Debutta sabato 25 gennaio 2020, per la stagione “Teatro da Camera. La prosa a Casa Saddi”, la nuova produzione de Il crogiuolo, scritta, interpretata e diretta da Gisella Vacca, accompagnata all’organetto da Pierpaolo Vacca. Lo spettacolo andrà in scena alle ore 21 a Casa Saddi in via Enrico Toti 24 a Pirri.
La memoria celebrata della Shoah dovrebbe esigere il lungo termine; la commemorazione dello sterminio per antonomasia dovrebbe costringerci a riflettere quotidianamente su come sia facile dimenticare e smarrire elementi essenziali di umanità; la memoria precisamente di quell’Olocausto, quello, appunto, con la O maiuscola, dovrebbe insegnarci a tenere alta la guardia, perché la natura umana è fragilissima e facilmente manipolabile.

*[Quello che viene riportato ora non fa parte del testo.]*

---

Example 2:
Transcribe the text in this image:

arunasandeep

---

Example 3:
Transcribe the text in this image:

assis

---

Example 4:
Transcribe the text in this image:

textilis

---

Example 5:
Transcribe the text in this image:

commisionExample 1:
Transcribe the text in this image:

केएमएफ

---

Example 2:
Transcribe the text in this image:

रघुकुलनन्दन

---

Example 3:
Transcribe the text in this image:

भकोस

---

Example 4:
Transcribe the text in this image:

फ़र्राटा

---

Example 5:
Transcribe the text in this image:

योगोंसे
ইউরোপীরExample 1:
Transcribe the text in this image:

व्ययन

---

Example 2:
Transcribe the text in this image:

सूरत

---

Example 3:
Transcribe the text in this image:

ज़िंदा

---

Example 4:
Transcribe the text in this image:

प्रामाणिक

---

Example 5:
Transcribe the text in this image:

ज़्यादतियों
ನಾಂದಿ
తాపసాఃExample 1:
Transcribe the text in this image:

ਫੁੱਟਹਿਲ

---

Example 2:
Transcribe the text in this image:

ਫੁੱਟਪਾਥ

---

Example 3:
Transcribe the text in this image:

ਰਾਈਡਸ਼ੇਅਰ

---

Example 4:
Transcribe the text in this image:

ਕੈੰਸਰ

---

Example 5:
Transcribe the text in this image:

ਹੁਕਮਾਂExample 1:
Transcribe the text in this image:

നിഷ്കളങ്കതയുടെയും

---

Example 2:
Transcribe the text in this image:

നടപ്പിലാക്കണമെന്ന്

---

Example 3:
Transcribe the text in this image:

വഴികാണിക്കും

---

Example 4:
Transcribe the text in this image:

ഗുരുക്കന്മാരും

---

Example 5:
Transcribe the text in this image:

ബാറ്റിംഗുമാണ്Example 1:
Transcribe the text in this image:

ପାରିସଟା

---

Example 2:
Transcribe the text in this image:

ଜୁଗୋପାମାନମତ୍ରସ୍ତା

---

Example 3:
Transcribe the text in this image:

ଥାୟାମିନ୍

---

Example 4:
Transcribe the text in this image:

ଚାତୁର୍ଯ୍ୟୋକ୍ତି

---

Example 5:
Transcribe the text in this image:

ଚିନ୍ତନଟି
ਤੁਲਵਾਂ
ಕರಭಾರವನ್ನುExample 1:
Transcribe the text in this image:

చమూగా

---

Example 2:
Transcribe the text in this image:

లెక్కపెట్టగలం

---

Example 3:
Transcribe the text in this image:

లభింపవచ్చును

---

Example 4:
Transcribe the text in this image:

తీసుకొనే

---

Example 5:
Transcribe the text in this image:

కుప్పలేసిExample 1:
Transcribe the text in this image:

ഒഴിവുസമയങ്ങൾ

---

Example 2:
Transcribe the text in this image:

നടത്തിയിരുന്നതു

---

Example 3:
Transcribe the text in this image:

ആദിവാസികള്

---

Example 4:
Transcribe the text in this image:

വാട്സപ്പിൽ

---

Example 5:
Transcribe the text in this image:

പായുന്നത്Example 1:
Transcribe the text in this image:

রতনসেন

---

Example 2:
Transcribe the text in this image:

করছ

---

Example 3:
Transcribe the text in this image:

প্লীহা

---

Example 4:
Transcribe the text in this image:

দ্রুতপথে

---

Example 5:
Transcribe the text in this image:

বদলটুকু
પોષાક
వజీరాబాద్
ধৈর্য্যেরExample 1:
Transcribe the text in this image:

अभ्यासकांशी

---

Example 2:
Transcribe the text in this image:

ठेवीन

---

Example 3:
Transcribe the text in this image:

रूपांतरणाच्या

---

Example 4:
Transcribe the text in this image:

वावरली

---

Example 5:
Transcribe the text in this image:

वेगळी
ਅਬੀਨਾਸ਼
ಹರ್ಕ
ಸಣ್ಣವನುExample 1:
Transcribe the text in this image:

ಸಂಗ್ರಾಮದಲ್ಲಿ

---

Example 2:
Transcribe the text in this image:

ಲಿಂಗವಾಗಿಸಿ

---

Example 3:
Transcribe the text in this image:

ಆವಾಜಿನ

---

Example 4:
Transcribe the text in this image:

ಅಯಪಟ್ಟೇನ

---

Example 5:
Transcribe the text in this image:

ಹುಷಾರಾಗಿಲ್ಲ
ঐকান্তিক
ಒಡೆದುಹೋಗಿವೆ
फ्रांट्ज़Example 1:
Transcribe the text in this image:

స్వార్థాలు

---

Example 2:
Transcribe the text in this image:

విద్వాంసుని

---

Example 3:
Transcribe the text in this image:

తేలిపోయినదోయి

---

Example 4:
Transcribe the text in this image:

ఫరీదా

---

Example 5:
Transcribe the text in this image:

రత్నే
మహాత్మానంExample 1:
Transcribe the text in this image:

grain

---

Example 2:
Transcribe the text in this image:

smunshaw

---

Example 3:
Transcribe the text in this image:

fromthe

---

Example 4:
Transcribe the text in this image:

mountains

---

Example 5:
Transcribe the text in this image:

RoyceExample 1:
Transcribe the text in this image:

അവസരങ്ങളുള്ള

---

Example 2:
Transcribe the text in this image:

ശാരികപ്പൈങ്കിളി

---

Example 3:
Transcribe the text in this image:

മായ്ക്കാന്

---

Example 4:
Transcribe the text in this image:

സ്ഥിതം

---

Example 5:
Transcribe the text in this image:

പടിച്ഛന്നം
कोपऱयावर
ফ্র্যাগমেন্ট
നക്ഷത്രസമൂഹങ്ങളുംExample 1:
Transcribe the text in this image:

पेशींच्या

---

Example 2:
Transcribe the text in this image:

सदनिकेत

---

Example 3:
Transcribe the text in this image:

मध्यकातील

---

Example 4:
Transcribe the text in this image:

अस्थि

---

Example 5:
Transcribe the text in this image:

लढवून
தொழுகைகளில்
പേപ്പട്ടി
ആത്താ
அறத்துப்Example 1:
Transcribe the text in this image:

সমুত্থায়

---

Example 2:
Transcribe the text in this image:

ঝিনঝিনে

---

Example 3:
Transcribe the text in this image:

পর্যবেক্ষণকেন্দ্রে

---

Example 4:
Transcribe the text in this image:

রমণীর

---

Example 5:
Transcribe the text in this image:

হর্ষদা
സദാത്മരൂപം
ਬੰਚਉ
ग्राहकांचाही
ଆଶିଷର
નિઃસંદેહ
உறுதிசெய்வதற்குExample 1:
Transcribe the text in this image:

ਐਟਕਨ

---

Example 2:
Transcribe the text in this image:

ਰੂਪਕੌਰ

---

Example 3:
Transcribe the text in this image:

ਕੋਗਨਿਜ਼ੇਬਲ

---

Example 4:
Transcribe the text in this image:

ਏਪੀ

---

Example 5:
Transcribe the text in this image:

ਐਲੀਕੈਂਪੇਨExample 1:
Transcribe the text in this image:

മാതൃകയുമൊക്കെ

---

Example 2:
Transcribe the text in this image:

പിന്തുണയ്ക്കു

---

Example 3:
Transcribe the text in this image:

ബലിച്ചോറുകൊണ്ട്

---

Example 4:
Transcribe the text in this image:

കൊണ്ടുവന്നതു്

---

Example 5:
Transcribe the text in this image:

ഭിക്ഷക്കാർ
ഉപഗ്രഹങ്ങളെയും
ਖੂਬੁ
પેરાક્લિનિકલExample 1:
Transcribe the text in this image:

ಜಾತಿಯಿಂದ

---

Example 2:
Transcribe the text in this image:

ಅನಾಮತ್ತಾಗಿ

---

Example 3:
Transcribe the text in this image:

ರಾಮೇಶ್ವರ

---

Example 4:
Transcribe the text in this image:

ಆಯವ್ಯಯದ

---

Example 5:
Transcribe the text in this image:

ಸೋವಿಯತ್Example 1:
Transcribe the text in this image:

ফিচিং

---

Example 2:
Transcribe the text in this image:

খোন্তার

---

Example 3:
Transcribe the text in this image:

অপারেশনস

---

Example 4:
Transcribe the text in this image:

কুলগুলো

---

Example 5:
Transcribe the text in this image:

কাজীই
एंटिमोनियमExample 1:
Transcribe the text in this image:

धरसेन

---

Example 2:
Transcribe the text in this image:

Il condizionale è l’unico modo verbale spendibile, purtroppo, dal momento che la Shoah non è servita, come non è servita la testimonianza degli innumerevoli genocidi che costellano come marchi del disonore la storia dell’umanità; la stessa storia che ci ricorda, col senno di poi, i motivi scatenanti dei massacri, riassumibili in brama di potere ed espansionismo.
La ricaduta è ciclica e infinito è l’elenco di esseri, di interi popoli e etnie trucidati e annientati per meri interessi economici maldestramente travestiti da necessari provvedimenti per la difesa della “razza” e della religione; scuse comunque insensate e inaccettabili.
Acquietiamo la nostra coscienza ricordando le vittime a scadenze determinate; tra esse ci sono gli indios e i nativi americani, ci sono gli armeni e, ovviamente, tutti i perseguitati del nazi-fascismo che, insieme a milioni di ebrei, ha tramutato in cenere centinaia di migliaia di rom e sinti, disabili e malati di mente, omosessuali, dissidenti e, in generale, persone ai margini o non allineate. Le commemorazioni periodiche, per quanto necessarie, non bastano.
Il biasimo degli Stati e dei singoli individui dev’essere quotidiano e sostenuto da azioni decise e concrete. Soprattutto in questi ultimi anni, in cui assistiamo in diretta all’ennesimo massacro dei kurdi e dei palestinesi attraverso immagini strazianti che vediamo in ogni momento e non ci fanno quasi più orrore, perché ci abituano subdolamente all’intollerabile e ci traghettano inesorabilmente verso l’ignavia. È la “normalizzazione dell’abnorme” traslata all’esterno di noi stessi.
Questo recital ricorda il passato e il presente e ricorda tutti. In musica e in poesia, le tragedie sembrano più leggere ma la memoria permane a lungo termine nel conscio e nell’inconscio.